Figure 5. ju89 is a Novel Allele of C. elegans Alpha-Tubulin tba-1.

(A) location of ju89 on C. elegans chromosome I based on genetic map data, (B) Transformation rescue of ju89 by F24E4.8 (tba-1). The minimal rescuing activity for ju89 was narrowed to an overlapping region of cosmid F26E4 and fosmid HO1I17 containing the tba-1-drsh-1 operon. pCZ485, a 4.5 kb subclone containing upstream sequence and only the tba-1 coding region (F26E4.8) is sufficient to rescue the SNB-1:GFP and locomotion defects of ju89 mutants. (C) ju89 is a missense mutation that converts a conserved glycine to arginine in the H11–H12 loop of the TBA-1 C-terminus. C-terminal domain structure based on Lowe et al., 2001. Sequences used for the alignment are C. elegans TBA-1 (CAB03001), TBA-2 (CAB16856), human TUBA3/TUBA1A (NP006000), Mus musculus TUBA1A (AAH83344), and Danio rerio (NP919369). (D) Crystal structure of alpha-beta tubulin dimer generated by Polyview based on Nogales et al, 1998 and Lowe et al., 2001 (PDB#1JFF). Red highlights the residue altered in ju89 mutants (G414 in TBA-1 and G416 in TUBA1A) located at the beginning of helix 12. Blue highlights the R402 residue mutated in human lissencephaly (R400 in TBA-1) in the H11–H12 loop adjacent to H11.

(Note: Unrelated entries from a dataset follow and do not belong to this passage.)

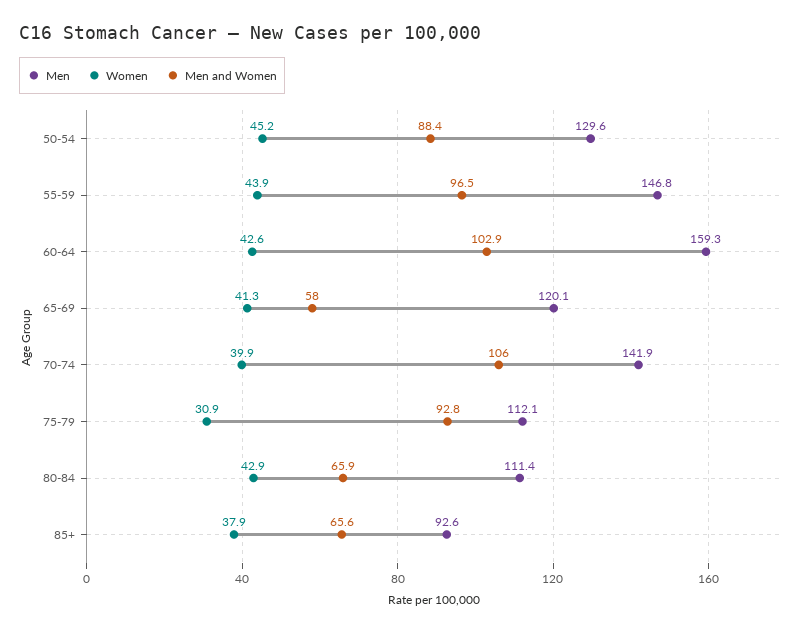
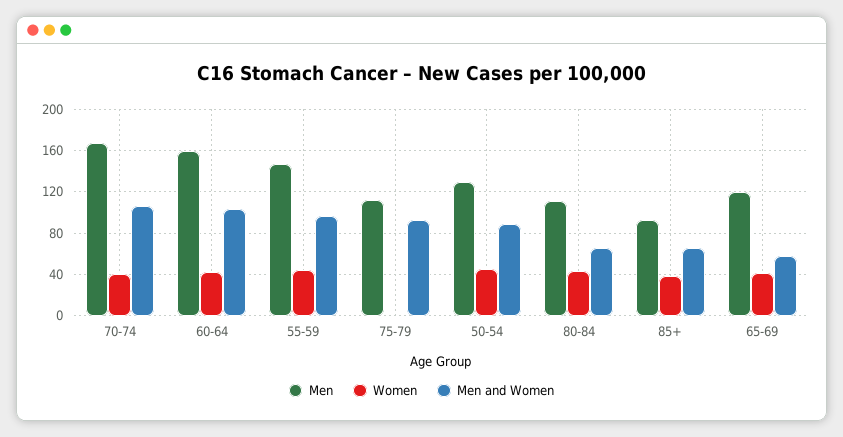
Men, 70-74: 141.9 -> 170
Women, 75-79: 30.9 -> 0

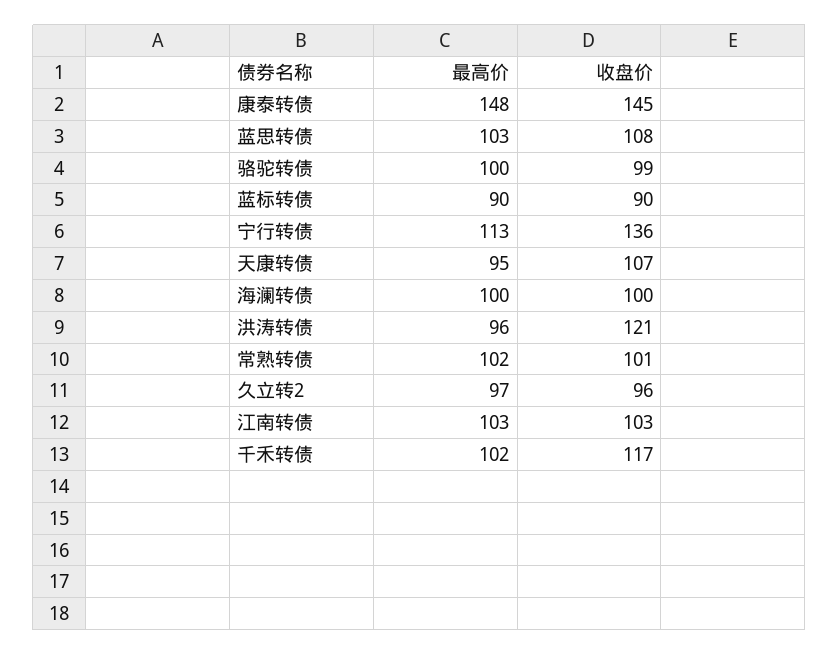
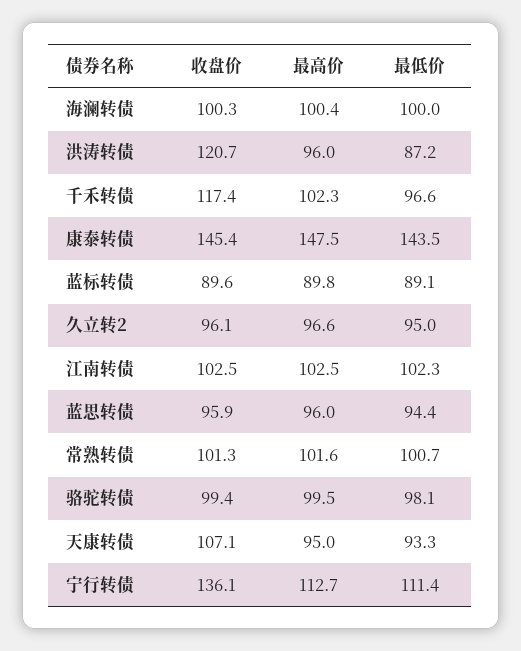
最高价, 蓝思转债: 103 -> 96
收盘价, 蓝思转债: 108 -> 95.9
最低价, 海澜转债: none -> 100
最低价, 洪涛转债: none -> 87.2
最低价, 千禾转债: none -> 96.6
最低价, 康泰转债: none -> 143.5
最低价, 蓝标转债: none -> 89.1
最低价, 久立转2: none -> 95
最低价, 江南转债: none -> 102.3
最低价, 蓝思转债: none -> 94.4
最低价, 常熟转债: none -> 100.7
最低价, 骆驼转债: none -> 98.1
最低价, 天康转债: none -> 93.3
最低价, 宁行转债: none -> 111.4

Figure 6. Expression of Mutant tba-1(ju89) from Extrachromosomal Arrays in Wild-Type C. elegans Phenocopies tba-1 (ju89) Defects.

PCR products corresponding to the tba-1 4.5 kb rescuing region of tba-1 were amplified from wild-type (N2) or ju89 mutant animals and injected into wild-type juIs1 hermaphrodites to generate transgenic lines (see Methods). 14/27 lines expressing the mutant tba-1 gene, Extba-1(R414) exhibited uncoordinated movement defects and altered SNB-1::GFP patterns similar to ju89 homozygotes. All seven lines expressing wild-type tba-1 (Extba-1) were wild-type. Expression of the juIs1 SNB-1::GFP transgene in the dorsal nerve cord of wild-type N2 worms expressing (A) Extba-1; or (B) Extba-1(R414). The body size and locomotion of transgenic animals expressing wild-type tba-1 arrays (C) was the same as wild-type worms, whereas N2 worms expressing arrays of tba-1 amplified from the ju89 mutant (D) exhibited the smaller body size and uncoordinated movement characteristic of ju89 mutants. Scale bar 5 µM.